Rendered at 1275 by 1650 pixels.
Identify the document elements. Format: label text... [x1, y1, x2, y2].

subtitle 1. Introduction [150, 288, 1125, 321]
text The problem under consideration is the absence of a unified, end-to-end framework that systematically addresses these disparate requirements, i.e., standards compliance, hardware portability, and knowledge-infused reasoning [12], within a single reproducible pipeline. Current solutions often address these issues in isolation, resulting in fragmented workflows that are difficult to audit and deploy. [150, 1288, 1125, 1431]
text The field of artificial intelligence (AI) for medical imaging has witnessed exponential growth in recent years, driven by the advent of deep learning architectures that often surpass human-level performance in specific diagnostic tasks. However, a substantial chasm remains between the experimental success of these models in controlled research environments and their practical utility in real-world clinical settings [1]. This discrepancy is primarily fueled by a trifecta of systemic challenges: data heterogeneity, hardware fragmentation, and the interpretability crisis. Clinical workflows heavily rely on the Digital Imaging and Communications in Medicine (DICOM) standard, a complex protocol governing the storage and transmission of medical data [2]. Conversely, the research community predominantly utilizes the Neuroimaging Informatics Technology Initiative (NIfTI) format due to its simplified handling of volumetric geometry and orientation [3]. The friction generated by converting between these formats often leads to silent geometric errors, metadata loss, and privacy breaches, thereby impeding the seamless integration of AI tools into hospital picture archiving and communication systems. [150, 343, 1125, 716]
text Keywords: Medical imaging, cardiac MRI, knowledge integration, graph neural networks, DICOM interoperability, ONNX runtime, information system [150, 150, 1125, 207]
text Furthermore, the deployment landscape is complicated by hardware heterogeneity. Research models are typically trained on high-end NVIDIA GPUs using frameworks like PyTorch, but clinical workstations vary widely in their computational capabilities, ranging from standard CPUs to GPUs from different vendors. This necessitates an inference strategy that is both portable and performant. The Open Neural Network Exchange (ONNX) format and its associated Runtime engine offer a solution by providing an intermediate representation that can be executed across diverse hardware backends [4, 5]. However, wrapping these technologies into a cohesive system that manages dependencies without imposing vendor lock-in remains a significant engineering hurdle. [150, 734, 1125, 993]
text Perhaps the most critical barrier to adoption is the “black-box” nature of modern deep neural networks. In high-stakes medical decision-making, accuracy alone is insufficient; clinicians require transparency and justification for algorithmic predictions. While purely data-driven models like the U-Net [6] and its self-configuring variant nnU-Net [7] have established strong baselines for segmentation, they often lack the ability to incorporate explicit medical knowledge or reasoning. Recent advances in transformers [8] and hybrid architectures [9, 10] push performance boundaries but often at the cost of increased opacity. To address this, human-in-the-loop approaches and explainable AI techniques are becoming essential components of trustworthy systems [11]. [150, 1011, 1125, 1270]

■ ■ ■ ■

(YOUR TASK): Convert the data above into a JSON list of strings, one string per line, leaving out any blank lines.

(RESULT):
[
  "Rendered at 1275 by 1650 pixels.",
  "Identify the document elements. Format: label text... [x1, y1, x2, y2].",
  "subtitle 1. Introduction [150, 288, 1125, 321]",
  "text The problem under consideration is the absence of a unified, end-to-end framework that systematically addresses these disparate requirements, i.e., standards compliance, hardware portability, and knowledge-infused reasoning [12], within a single reproducible pipeline. Current solutions often address these issues in isolation, resulting in fragmented workflows that are difficult to audit and deploy. [150, 1288, 1125, 1431]",
  "text The field of artificial intelligence (AI) for medical imaging has witnessed exponential growth in recent years, driven by the advent of deep learning architectures that often surpass human-level performance in specific diagnostic tasks. However, a substantial chasm remains between the experimental success of these models in controlled research environments and their practical utility in real-world clinical settings [1]. This discrepancy is primarily fueled by a trifecta of systemic challenges: data heterogeneity, hardware fragmentation, and the interpretability crisis. Clinical workflows heavily rely on the Digital Imaging and Communications in Medicine (DICOM) standard, a complex protocol governing the storage and transmission of medical data [2]. Conversely, the research community predominantly utilizes the Neuroimaging Informatics Technology Initiative (NIfTI) format due to its simplified handling of volumetric geometry and orientation [3]. The friction generated by converting between these formats often leads to silent geometric errors, metadata loss, and privacy breaches, thereby impeding the seamless integration of AI tools into hospital picture archiving and communication systems. [150, 343, 1125, 716]",
  "text Keywords: Medical imaging, cardiac MRI, knowledge integration, graph neural networks, DICOM interoperability, ONNX runtime, information system [150, 150, 1125, 207]",
  "text Furthermore, the deployment landscape is complicated by hardware heterogeneity. Research models are typically trained on high-end NVIDIA GPUs using frameworks like PyTorch, but clinical workstations vary widely in their computational capabilities, ranging from standard CPUs to GPUs from different vendors. This necessitates an inference strategy that is both portable and performant. The Open Neural Network Exchange (ONNX) format and its associated Runtime engine offer a solution by providing an intermediate representation that can be executed across diverse hardware backends [4, 5]. However, wrapping these technologies into a cohesive system that manages dependencies without imposing vendor lock-in remains a significant engineering hurdle. [150, 734, 1125, 993]",
  "text Perhaps the most critical barrier to adoption is the “black-box” nature of modern deep neural networks. In high-stakes medical decision-making, accuracy alone is insufficient; clinicians require transparency and justification for algorithmic predictions. While purely data-driven models like the U-Net [6] and its self-configuring variant nnU-Net [7] have established strong baselines for segmentation, they often lack the ability to incorporate explicit medical knowledge or reasoning. Recent advances in transformers [8] and hybrid architectures [9, 10] push performance boundaries but often at the cost of increased opacity. To address this, human-in-the-loop approaches and explainable AI techniques are becoming essential components of trustworthy systems [11]. [150, 1011, 1125, 1270]"
]